═════ The records ═════

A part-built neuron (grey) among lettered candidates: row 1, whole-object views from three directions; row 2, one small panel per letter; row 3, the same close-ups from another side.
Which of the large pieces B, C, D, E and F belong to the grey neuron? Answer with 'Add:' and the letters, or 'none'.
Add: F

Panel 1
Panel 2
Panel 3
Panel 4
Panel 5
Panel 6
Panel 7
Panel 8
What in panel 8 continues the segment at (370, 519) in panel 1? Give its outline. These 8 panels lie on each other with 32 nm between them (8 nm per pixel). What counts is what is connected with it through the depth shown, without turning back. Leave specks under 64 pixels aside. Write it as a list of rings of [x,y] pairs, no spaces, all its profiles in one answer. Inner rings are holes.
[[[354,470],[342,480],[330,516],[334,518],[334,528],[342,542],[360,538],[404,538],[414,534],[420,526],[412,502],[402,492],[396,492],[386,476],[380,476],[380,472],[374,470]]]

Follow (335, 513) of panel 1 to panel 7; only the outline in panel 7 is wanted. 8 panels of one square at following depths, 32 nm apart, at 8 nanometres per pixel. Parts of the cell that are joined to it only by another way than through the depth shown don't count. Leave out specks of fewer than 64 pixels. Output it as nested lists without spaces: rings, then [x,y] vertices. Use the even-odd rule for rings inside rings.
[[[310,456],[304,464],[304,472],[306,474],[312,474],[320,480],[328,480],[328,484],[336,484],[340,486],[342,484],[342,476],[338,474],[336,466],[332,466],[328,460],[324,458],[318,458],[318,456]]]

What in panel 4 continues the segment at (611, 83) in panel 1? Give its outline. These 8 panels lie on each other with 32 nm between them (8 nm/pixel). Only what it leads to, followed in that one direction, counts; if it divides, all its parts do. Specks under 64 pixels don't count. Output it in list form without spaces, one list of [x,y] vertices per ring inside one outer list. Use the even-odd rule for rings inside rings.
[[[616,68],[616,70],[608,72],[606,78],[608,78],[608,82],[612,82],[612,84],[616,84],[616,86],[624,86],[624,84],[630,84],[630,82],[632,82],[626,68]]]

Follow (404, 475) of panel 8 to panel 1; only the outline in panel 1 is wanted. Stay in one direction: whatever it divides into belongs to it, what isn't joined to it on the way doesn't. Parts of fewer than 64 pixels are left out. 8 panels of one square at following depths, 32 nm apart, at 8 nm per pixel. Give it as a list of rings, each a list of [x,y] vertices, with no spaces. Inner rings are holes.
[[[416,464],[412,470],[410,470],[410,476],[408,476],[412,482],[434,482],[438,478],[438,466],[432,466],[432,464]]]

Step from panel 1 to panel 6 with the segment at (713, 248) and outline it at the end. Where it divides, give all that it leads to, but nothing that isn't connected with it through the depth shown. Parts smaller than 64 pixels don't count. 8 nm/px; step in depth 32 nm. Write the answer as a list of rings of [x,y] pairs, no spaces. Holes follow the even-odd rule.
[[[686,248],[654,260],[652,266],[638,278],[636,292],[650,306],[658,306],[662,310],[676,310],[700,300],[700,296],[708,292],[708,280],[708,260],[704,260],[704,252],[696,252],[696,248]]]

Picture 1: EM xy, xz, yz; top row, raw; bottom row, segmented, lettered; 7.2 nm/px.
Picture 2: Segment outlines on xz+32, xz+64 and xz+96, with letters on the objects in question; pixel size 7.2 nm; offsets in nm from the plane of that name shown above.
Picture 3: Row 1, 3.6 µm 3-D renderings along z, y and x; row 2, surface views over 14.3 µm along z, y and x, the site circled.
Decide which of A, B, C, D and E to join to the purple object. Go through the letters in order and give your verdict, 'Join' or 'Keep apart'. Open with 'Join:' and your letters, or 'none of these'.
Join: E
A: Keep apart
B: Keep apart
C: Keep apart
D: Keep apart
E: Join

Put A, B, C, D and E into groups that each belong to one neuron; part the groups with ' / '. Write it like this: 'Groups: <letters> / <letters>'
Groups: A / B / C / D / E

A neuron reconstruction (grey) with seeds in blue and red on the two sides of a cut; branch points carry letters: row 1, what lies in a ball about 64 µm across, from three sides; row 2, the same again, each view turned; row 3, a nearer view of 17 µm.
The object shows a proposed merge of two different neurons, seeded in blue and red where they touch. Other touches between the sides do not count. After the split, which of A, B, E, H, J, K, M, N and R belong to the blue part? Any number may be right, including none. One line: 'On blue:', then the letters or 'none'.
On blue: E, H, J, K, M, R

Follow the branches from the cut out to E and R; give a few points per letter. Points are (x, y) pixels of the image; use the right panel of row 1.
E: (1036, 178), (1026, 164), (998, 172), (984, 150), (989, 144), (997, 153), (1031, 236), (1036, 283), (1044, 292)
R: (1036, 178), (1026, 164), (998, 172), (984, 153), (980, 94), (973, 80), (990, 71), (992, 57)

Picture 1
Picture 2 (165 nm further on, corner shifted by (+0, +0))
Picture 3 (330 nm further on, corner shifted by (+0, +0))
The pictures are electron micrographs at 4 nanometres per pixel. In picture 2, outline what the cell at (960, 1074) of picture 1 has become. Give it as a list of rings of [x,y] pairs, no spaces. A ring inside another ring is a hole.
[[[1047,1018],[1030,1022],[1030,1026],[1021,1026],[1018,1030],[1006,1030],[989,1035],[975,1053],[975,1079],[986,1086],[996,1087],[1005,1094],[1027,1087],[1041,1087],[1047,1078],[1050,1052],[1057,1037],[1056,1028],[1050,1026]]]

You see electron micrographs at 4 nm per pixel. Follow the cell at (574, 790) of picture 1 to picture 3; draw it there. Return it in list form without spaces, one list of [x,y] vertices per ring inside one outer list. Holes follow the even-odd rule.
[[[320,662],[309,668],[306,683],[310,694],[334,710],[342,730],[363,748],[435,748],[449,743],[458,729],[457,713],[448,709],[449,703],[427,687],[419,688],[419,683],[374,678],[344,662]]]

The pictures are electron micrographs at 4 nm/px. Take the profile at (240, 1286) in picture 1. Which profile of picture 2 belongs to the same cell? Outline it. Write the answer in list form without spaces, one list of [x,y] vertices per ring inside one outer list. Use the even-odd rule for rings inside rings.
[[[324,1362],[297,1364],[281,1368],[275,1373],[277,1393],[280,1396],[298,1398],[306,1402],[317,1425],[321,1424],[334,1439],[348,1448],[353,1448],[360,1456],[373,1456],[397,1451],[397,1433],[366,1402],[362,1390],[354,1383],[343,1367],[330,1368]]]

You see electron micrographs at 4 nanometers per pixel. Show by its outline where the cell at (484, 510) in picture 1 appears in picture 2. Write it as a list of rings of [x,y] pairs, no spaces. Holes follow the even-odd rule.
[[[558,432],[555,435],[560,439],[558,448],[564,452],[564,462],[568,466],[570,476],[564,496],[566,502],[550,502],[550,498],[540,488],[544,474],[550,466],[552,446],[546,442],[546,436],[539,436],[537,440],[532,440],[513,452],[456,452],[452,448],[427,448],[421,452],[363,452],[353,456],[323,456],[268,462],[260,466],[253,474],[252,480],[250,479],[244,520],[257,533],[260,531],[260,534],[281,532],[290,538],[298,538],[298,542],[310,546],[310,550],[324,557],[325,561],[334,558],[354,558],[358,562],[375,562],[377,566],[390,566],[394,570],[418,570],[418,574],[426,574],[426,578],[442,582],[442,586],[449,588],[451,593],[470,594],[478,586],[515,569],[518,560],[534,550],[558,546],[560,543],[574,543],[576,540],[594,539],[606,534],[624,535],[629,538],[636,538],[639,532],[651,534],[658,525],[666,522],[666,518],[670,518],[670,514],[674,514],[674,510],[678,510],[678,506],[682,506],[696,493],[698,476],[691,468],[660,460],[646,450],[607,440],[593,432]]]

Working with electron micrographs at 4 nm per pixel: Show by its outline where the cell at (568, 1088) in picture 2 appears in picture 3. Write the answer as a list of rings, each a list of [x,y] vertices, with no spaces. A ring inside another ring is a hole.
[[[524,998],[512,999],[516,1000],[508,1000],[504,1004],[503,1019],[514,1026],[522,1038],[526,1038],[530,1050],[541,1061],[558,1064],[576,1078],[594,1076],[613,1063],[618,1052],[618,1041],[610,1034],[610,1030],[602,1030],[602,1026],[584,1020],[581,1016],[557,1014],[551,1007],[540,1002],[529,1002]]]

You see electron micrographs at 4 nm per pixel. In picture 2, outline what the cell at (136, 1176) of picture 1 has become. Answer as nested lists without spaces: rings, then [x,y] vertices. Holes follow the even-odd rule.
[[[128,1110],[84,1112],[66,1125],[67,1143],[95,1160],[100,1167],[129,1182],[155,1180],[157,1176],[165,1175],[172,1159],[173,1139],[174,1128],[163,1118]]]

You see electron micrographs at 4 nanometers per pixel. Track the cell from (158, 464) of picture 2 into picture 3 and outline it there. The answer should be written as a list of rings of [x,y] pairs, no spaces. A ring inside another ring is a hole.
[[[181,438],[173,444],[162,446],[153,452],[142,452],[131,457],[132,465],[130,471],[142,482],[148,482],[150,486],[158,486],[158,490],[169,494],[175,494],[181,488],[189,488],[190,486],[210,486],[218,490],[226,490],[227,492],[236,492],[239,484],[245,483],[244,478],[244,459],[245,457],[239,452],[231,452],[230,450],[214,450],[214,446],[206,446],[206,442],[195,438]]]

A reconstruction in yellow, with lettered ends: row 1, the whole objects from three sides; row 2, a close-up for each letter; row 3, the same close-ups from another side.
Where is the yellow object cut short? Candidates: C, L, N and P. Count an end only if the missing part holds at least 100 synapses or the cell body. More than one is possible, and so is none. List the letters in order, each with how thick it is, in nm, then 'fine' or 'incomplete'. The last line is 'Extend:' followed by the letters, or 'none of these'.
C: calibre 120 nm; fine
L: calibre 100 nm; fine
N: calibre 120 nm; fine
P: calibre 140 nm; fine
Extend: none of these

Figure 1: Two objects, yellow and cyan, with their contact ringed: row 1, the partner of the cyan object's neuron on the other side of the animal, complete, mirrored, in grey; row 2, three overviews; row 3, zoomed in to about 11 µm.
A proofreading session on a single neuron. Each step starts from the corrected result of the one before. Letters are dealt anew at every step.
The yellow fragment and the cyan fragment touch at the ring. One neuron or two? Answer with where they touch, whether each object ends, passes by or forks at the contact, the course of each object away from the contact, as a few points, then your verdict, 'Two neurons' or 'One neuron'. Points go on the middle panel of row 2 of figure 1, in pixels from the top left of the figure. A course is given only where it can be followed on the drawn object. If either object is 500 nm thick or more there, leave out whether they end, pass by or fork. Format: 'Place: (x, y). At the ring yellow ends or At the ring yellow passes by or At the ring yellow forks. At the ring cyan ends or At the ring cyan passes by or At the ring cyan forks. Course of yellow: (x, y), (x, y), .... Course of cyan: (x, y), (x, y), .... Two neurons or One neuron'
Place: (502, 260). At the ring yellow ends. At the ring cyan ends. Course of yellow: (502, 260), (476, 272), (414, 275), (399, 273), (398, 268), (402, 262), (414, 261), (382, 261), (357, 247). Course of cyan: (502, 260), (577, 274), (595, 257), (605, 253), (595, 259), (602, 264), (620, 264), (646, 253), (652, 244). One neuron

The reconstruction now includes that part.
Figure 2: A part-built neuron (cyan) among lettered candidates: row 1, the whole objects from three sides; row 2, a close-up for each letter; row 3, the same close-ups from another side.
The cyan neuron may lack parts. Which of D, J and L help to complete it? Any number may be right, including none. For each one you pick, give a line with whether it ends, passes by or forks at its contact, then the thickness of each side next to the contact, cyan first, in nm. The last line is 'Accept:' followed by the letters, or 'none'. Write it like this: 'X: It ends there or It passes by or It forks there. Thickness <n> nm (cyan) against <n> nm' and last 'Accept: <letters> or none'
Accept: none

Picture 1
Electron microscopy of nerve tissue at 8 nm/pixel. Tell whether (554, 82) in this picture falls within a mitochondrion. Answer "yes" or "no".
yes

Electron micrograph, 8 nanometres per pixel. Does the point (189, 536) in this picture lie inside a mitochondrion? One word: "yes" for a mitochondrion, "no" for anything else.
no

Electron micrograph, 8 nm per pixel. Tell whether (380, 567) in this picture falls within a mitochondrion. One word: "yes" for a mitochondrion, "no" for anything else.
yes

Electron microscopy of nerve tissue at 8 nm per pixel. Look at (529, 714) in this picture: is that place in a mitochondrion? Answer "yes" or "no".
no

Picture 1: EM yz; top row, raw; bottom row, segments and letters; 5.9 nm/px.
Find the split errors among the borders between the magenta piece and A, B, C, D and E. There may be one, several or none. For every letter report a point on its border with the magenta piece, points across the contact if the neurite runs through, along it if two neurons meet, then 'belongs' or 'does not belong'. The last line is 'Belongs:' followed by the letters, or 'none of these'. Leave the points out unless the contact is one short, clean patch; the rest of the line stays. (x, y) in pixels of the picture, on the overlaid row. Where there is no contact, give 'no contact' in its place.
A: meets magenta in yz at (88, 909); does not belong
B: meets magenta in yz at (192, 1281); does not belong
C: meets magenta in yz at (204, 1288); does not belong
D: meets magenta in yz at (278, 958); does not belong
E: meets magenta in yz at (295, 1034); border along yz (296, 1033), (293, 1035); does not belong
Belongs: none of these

═════

**What you need to do:** Among the lines above, please find those with "further" and copy them.

**Exercise result:**
Picture 2 (165 nm further on, corner shifted by (+0, +0))
Picture 3 (330 nm further on, corner shifted by (+0, +0))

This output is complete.